> [TEXT EXTRACT]:
In 1969 when the Honda Motorcycle Company introduced to the world their CB 750, with its air-cooled, inline 4-cylinder 750cc engine, it literally blew away all the competition. Not only did they build the world’s first mass-produced superbike, but they also sold it at an affordable price point. It was called “The Dream CB 750 Four” and it became the great granddaddy of what would later be called “Universal Japanese Motorcycles”. With a top speed of 200 km/h (125 mph), disc brakes (the world first motorcycle to get those), and a wide number of technological innovations, the CB 750 became an imminent success worldwide.

Since the CB 750 competed directly with Triumph, BMW, and Harley-Davidson, it too became a popular object to modify. As far as we’re concerned, the Honda CB 750 is probably the most customized motorcycle ever! We covered numerous of projects that were built around the platform, and yes, HD-Triumph-BMW are also incredibly popular base bikes, but they just can’t compete with the Honda in terms of affordability; it is the people’s champion after all.

Its 2022 now, and still we get notifications of newly built motorcycles that revolve around the Honda CB 750. So, when the guys from Moto Adonis gave us a call, we answered. We have been featuring builds from the Dutch customizers more often recently, and the rate at which bikes leave their workshop is incredible. Make no mistake, these guys have an eye for detail, and they do it with a ton of passion. This might be the right time to mention that they have some room in their schedule and are now actively looking for new challenges. Make sure to head out to their website and reach out to the guys yourself!

Despite its superbike status in the late 1960s and early 1970s, nowadays when people think of the Seven Fifty, they think of a modest, soft, naked touring bike. Very reliable, easy to maintain, and how do we put this nicely, a bit boring. A challenge the Moto Adonis crew, which exists out of Arthur Renkema and Job Leussink, know how to deal with. As the team usually starts, at first a couple of ideas were sketched out on a piece of paper. Once the ideas started to become more concrete, a digital render was made on the computer. From those designs the owner of the Honda could get a good idea of the final product. Once he greenlit the render, the build could start.

> [WHAT YOU NEED TO DO]: Please name the two people who make up the Moto Adonis crew, according to the Honda CB 750 article.

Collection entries

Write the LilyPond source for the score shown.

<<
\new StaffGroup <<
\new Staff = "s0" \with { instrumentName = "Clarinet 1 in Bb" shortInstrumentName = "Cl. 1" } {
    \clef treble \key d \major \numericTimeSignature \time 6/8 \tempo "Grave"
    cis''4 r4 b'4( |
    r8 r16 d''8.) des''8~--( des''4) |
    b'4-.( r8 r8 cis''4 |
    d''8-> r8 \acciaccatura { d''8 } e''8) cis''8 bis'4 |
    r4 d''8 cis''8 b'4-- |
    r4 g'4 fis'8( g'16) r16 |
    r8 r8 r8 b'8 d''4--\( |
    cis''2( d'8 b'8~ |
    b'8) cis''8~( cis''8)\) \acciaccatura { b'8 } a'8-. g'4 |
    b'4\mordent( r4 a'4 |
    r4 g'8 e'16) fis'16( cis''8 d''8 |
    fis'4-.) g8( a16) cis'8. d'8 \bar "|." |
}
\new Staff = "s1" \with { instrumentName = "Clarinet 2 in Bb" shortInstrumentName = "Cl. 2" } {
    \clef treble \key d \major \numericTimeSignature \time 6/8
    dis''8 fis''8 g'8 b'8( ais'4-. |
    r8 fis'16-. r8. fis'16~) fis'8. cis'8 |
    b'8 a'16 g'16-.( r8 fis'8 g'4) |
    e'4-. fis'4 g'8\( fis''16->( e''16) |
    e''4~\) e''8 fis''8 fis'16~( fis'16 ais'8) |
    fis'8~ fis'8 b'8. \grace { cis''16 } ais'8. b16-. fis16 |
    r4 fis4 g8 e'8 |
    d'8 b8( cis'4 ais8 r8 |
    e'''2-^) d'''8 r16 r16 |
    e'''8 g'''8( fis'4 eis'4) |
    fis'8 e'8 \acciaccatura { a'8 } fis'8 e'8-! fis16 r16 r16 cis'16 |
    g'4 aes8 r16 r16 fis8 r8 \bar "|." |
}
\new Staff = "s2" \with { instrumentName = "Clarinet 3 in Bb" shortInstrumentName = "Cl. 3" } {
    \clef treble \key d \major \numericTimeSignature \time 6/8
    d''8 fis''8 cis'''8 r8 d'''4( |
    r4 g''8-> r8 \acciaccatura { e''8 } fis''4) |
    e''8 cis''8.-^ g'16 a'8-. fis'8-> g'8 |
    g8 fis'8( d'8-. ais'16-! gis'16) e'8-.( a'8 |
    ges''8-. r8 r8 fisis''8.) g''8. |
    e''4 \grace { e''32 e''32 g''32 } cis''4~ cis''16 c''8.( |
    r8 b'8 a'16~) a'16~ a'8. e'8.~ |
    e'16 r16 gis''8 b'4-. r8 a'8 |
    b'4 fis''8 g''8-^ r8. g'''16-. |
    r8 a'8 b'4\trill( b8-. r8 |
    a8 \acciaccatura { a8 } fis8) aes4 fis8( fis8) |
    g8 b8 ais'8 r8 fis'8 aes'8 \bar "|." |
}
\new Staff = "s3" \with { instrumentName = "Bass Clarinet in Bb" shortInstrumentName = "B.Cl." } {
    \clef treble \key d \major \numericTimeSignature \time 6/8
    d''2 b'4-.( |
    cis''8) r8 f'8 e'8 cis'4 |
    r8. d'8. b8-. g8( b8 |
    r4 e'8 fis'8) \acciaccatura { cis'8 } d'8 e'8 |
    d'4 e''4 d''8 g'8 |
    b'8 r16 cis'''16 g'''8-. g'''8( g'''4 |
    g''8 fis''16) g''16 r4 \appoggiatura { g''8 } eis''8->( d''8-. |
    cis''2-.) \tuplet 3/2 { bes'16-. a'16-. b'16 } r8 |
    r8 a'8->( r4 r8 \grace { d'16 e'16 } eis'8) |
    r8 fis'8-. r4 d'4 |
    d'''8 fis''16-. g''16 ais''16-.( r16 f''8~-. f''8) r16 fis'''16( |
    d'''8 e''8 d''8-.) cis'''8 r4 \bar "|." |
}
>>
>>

> [RESULT OF THIS EXERCISE]: Arthur Renkema and Job Leussink.